Washington Post fails to check science on when life begins, exposes media's bias on abortion

In a flailing attempt to attack a prolife politician for making a statement about the science of when life begins, the Washington Post exposed how media bias on abortion prevents most journalists from doing what they should do. 

At the Federalist, Brandon McGinley examines the number of errors in the Washington Post piece and compares the blind eye most journalists turn towards the abortion industry to Upton Sinclair’s work to expose the meatpacking industry. 

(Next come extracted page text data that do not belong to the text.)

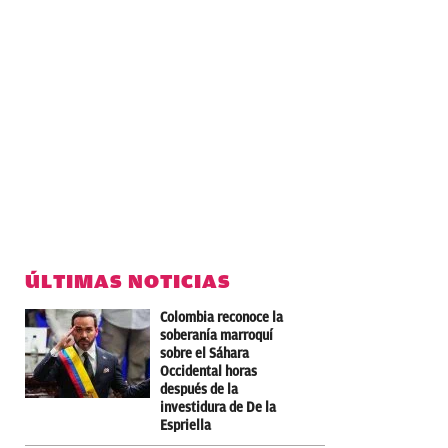
ÚLTIMAS NOTICIAS
Colombia reconoce la
soberanía marroquí
sobre el Sáhara
Occidental horas
después de la
investidura de De la
Espriella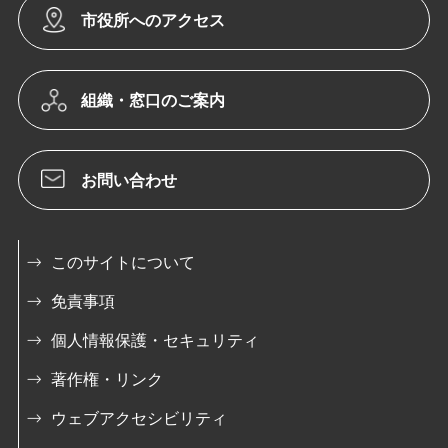
市役所へのアクセス
組織・窓口のご案内
お問い合わせ
このサイトについて
免責事項
個人情報保護・セキュリティ
著作権・リンク
ウェブアクセシビリティ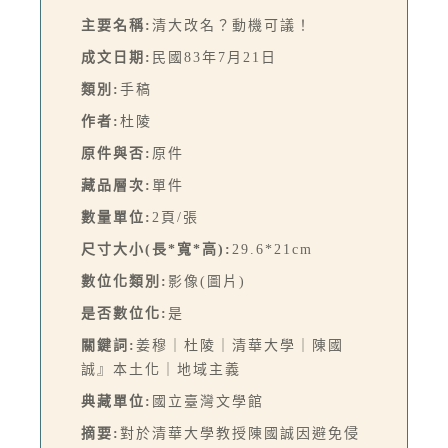
主要名稱:
清大改名？動機可議！
成文日期:
民國83年7月21日
類別:
手稿
作者:
杜陵
原件與否:
原件
藏品層次:
單件
數量單位:
2頁/張
尺寸大小(長*寬*高):
29.6*21cm
數位化類別:
影像(圖片)
是否數位化:
是
關鍵詞:
姜穆｜杜陵｜清華大學｜陳國
誠』本土化｜地域主義
典藏單位:
國立臺灣文學館
摘要:
對於清華大學教授陳國誠因避免侵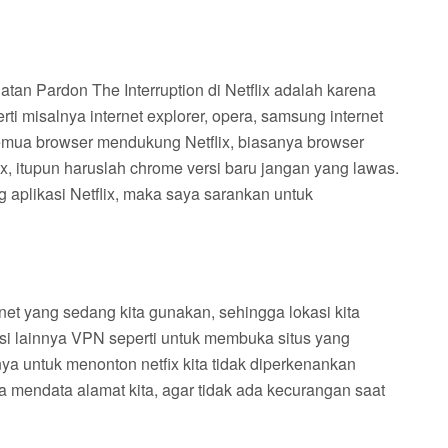
atan Pardon The Interruption di Netflix adalah karena
i misalnya internet explorer, opera, samsung internet
 semua browser mendukung Netflix, biasanya browser
x, itupun haruslah chrome versi baru jangan yang lawas.
plikasi Netflix, maka saya sarankan untuk
net yang sedang kita gunakan, sehingga lokasi kita
si lainnya VPN seperti untuk membuka situs yang
nya untuk menonton netfix kita tidak diperkenankan
a mendata alamat kita, agar tidak ada kecurangan saat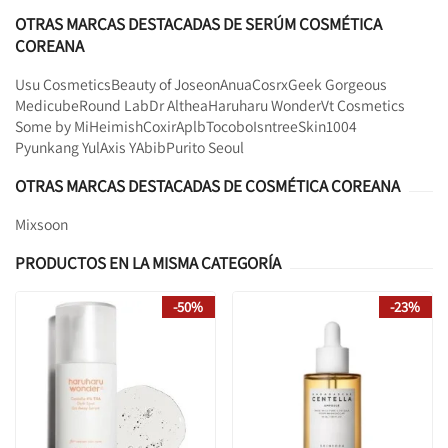
OTRAS MARCAS DESTACADAS DE SERÚM COSMÉTICA
COREANA
Usu Cosmetics
Beauty of Joseon
Anua
Cosrx
Geek Gorgeous
Medicube
Round Lab
Dr Althea
Haruharu Wonder
Vt Cosmetics
Some by Mi
Heimish
Coxir
Aplb
Tocobo
Isntree
Skin1004
Pyunkang Yul
Axis Y
Abib
Purito Seoul
OTRAS MARCAS DESTACADAS DE COSMÉTICA COREANA
Mixsoon
PRODUCTOS EN LA MISMA CATEGORÍA
-50%
-23%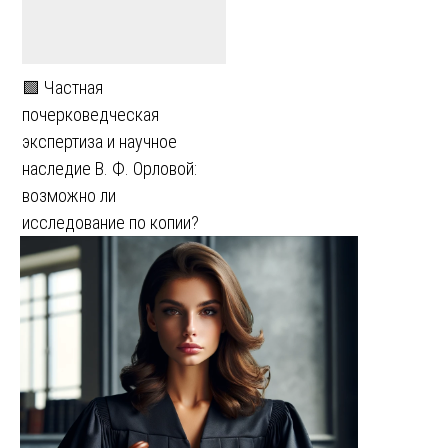
🟩 Частная
почерковедческая
экспертиза и научное
наследие В. Ф. Орловой:
возможно ли
исследование по копии?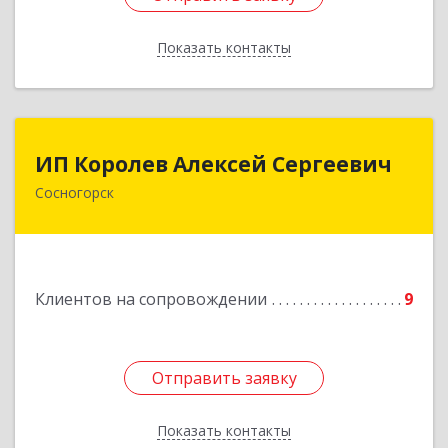
Показать контакты
Назад
ИП Королев Алексей Сергеевич
ИП Королев Алексей Сергеевич
Сосногорск
169500, Коми Респ, Сосногорск г, Советская ул,
дом № 30, кв.12
Подробнее
Клиентов на сопровождении
9
Отправить заявку
Отправить заявку
Показать контакты
Назад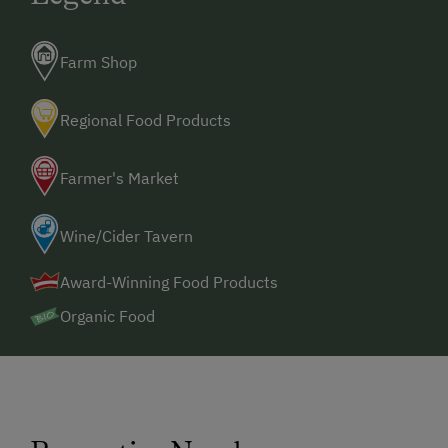
Farm Shop
Regional Food Products
Farmer's Market
Wine/Cider Tavern
Award-Winning Food Products
Organic Food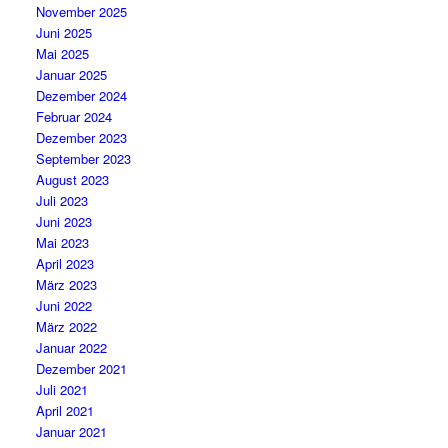
November 2025
Juni 2025
Mai 2025
Januar 2025
Dezember 2024
Februar 2024
Dezember 2023
September 2023
August 2023
Juli 2023
Juni 2023
Mai 2023
April 2023
März 2023
Juni 2022
März 2022
Januar 2022
Dezember 2021
Juli 2021
April 2021
Januar 2021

I couldn’t help but think of the celebrated muckraker Sinclair as Philip Bump’s attempt to discuss when life begins on the Washington Post’s “The Fix” blog ricocheted around the Internet yesterday.  It wasn’t just the content of Bump’s effort at explanatory journalism—the obedient acceptance of a pro-abortion organization’s spin, the ignorance of embryonic science—that was so galling.  More than that, it was the posture of incuriosity toward his topic that showed just how poorly today’s media compares with the courageous figures of years past......

In the same way, the media continues to permit the practice of abortion in America to go on without scrutiny.  Let us be clear: This is not a political complaint, but a journalistic scandal.  The great conceits of journalism—speaking truth to power, confronting the public with uncomfortable realities, giving a voice to the voiceless—are all abandoned when it comes to abortion.

What if we had a latter-day Upton Sinclair willing to expose our abortion regime, rather than the incurious mandarins who pathetically claim his mantle?  What would he find when he opens the door to the dungeon?

We’ve seen this bias and blind eye in Michigan as well.  When Right to Life of Michigan released a thorough, in-depth report on abortion clinic abuses and state regulatory agency failure in Michigan, the majority of media outlets could have cared less.  It wasn’t until the city of Muskegon shut down the filthy abortion clinic operated by Robert Alexander (more than a year after the initial report was released), that a couple of media outlets began to expose the problems which were noted in the report. 

When we exposed that the Michigan Democratic Party used a notorious abortion clinic owner in an ad supporting Gary Peters and that part of the ad was likely filmed inside an abortion clinic, not a single mainstream media outlet in Michigan took notice.